* _TASK_:
Please set down every line of text in the records below, word for word and in the same order, and leave out the pictures.

⁂

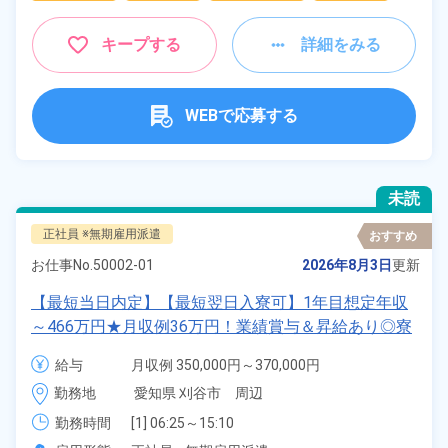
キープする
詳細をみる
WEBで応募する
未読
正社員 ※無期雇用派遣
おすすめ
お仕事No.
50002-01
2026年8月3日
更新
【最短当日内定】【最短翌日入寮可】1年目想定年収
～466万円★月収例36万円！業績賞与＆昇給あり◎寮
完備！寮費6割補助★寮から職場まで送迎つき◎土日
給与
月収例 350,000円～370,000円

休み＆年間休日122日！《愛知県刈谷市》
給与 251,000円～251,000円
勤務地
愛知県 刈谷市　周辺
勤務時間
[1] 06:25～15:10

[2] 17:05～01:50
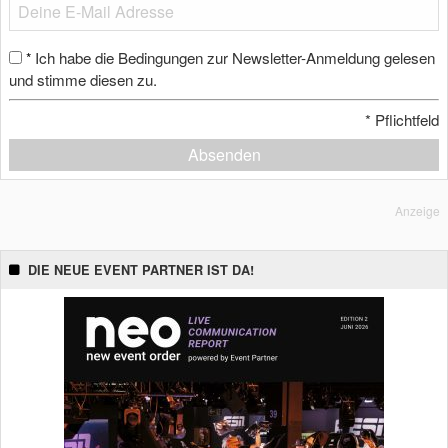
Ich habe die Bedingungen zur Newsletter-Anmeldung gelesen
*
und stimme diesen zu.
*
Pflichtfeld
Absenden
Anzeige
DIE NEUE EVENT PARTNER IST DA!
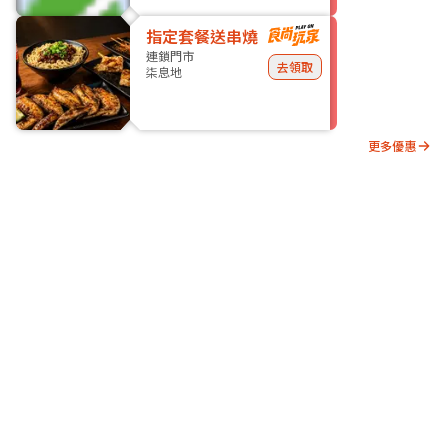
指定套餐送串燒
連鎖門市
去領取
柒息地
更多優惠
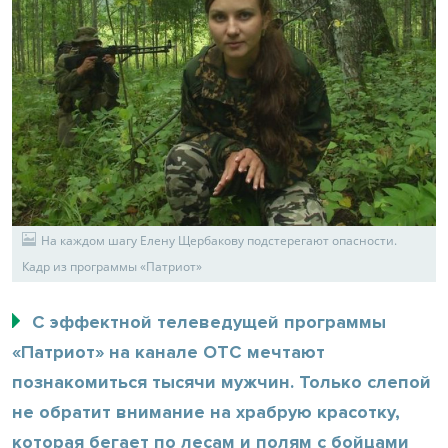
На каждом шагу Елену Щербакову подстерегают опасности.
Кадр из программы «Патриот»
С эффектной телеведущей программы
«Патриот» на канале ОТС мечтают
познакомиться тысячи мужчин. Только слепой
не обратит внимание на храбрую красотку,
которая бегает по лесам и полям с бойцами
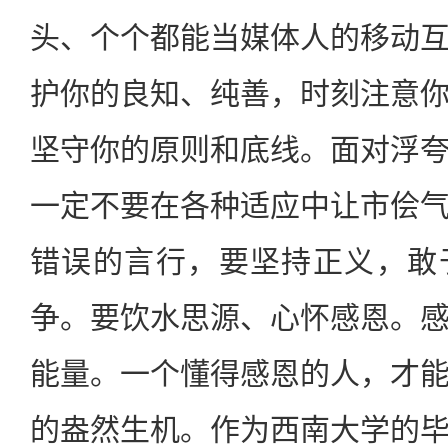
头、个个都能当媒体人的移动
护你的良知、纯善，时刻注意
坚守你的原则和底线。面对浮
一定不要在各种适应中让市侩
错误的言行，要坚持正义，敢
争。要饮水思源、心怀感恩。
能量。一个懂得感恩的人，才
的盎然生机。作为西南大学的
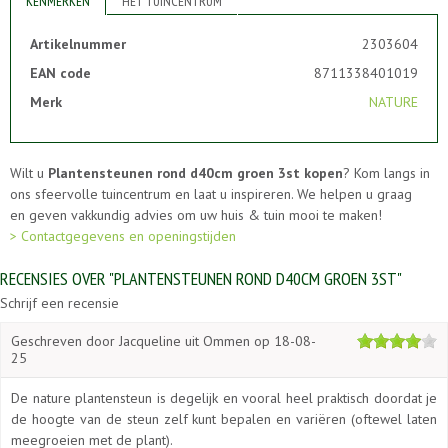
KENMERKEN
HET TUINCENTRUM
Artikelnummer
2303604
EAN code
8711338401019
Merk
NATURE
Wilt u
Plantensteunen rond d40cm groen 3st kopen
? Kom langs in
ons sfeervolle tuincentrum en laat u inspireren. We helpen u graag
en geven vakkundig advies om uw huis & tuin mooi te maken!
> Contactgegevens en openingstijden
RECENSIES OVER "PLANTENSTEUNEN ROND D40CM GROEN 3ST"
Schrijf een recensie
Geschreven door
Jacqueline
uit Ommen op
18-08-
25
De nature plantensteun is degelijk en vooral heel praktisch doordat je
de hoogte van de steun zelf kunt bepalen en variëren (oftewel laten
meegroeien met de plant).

⁂

* _RESULT FOR THIS EXERCISE_:
キープする
詳細をみる
WEBで応募する
未読
正社員 ※無期雇用派遣
おすすめ
お仕事No.
50002-01
2026年8月3日
更新
【最短当日内定】【最短翌日入寮可】1年目想定年収
～466万円★月収例36万円！業績賞与＆昇給あり◎寮
完備！寮費6割補助★寮から職場まで送迎つき◎土日
給与
月収例 350,000円～370,000円

休み＆年間休日122日！《愛知県刈谷市》
給与 251,000円～251,000円
勤務地
愛知県 刈谷市　周辺
勤務時間
[1] 06:25～15:10

[2] 17:05～01:50
Ich habe die Bedingungen zur Newsletter-Anmeldung gelesen
*
und stimme diesen zu.
*
Pflichtfeld
Absenden
Anzeige
DIE NEUE EVENT PARTNER IST DA!
指定套餐送串燒
連鎖門市
去領取
柒息地
更多優惠
На каждом шагу Елену Щербакову подстерегают опасности.
Кадр из программы «Патриот»
С эффектной телеведущей программы
«Патриот» на канале ОТС мечтают
познакомиться тысячи мужчин. Только слепой
не обратит внимание на храбрую красотку,
которая бегает по лесам и полям с бойцами
头、个个都能当媒体人的移动
护你的良知、纯善，时刻注意
坚守你的原则和底线。面对浮
一定不要在各种适应中让市侩
错误的言行，要坚持正义，敢
争。要饮水思源、心怀感恩。
能量。一个懂得感恩的人，才
的盎然生机。作为西南大学的
KENMERKEN
HET TUINCENTRUM
Artikelnummer
2303604
EAN code
8711338401019
Merk
NATURE
Wilt u
Plantensteunen rond d40cm groen 3st kopen
? Kom langs in
ons sfeervolle tuincentrum en laat u inspireren. We helpen u graag
en geven vakkundig advies om uw huis & tuin mooi te maken!
> Contactgegevens en openingstijden
RECENSIES OVER "PLANTENSTEUNEN ROND D40CM GROEN 3ST"
Schrijf een recensie
Geschreven door
Jacqueline
uit Ommen op
18-08-
25
De nature plantensteun is degelijk en vooral heel praktisch doordat je
de hoogte van de steun zelf kunt bepalen en variëren (oftewel laten
meegroeien met de plant).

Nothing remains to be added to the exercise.